— Begin Dataset extract —
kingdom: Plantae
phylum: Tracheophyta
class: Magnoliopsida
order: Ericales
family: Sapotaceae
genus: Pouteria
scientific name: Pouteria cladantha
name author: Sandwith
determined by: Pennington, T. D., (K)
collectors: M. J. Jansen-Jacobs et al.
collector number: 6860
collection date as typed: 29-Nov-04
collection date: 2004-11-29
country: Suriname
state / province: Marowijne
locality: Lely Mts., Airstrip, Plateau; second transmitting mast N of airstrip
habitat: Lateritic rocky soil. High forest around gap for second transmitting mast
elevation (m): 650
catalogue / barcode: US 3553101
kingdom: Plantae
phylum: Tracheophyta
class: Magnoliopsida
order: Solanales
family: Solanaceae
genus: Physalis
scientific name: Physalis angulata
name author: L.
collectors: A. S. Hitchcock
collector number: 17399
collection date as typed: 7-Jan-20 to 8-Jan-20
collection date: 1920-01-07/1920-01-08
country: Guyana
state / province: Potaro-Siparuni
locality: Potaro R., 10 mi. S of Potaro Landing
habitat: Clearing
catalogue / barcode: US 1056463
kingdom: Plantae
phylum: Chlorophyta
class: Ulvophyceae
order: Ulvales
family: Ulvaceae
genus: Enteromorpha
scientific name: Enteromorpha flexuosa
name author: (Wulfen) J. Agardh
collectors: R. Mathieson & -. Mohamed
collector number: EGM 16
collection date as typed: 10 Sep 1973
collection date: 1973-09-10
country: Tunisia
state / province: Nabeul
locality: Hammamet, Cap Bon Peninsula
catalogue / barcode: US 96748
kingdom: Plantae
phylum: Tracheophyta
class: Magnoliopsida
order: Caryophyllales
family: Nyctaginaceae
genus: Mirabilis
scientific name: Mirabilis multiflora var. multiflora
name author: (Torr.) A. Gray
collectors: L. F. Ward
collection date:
— End Dataset extract —
Exercise: Repeat every item above line for line, changing nothing.

Result of this task:
kingdom: Plantae
phylum: Tracheophyta
class: Magnoliopsida
order: Ericales
family: Sapotaceae
genus: Pouteria
scientific name: Pouteria cladantha
name author: Sandwith
determined by: Pennington, T. D., (K)
collectors: M. J. Jansen-Jacobs et al.
collector number: 6860
collection date as typed: 29-Nov-04
collection date: 2004-11-29
country: Suriname
state / province: Marowijne
locality: Lely Mts., Airstrip, Plateau; second transmitting mast N of airstrip
habitat: Lateritic rocky soil. High forest around gap for second transmitting mast
elevation (m): 650
catalogue / barcode: US 3553101
kingdom: Plantae
phylum: Tracheophyta
class: Magnoliopsida
order: Solanales
family: Solanaceae
genus: Physalis
scientific name: Physalis angulata
name author: L.
collectors: A. S. Hitchcock
collector number: 17399
collection date as typed: 7-Jan-20 to 8-Jan-20
collection date: 1920-01-07/1920-01-08
country: Guyana
state / province: Potaro-Siparuni
locality: Potaro R., 10 mi. S of Potaro Landing
habitat: Clearing
catalogue / barcode: US 1056463
kingdom: Plantae
phylum: Chlorophyta
class: Ulvophyceae
order: Ulvales
family: Ulvaceae
genus: Enteromorpha
scientific name: Enteromorpha flexuosa
name author: (Wulfen) J. Agardh
collectors: R. Mathieson & -. Mohamed
collector number: EGM 16
collection date as typed: 10 Sep 1973
collection date: 1973-09-10
country: Tunisia
state / province: Nabeul
locality: Hammamet, Cap Bon Peninsula
catalogue / barcode: US 96748
kingdom: Plantae
phylum: Tracheophyta
class: Magnoliopsida
order: Caryophyllales
family: Nyctaginaceae
genus: Mirabilis
scientific name: Mirabilis multiflora var. multiflora
name author: (Torr.) A. Gray
collectors: L. F. Ward
collection date:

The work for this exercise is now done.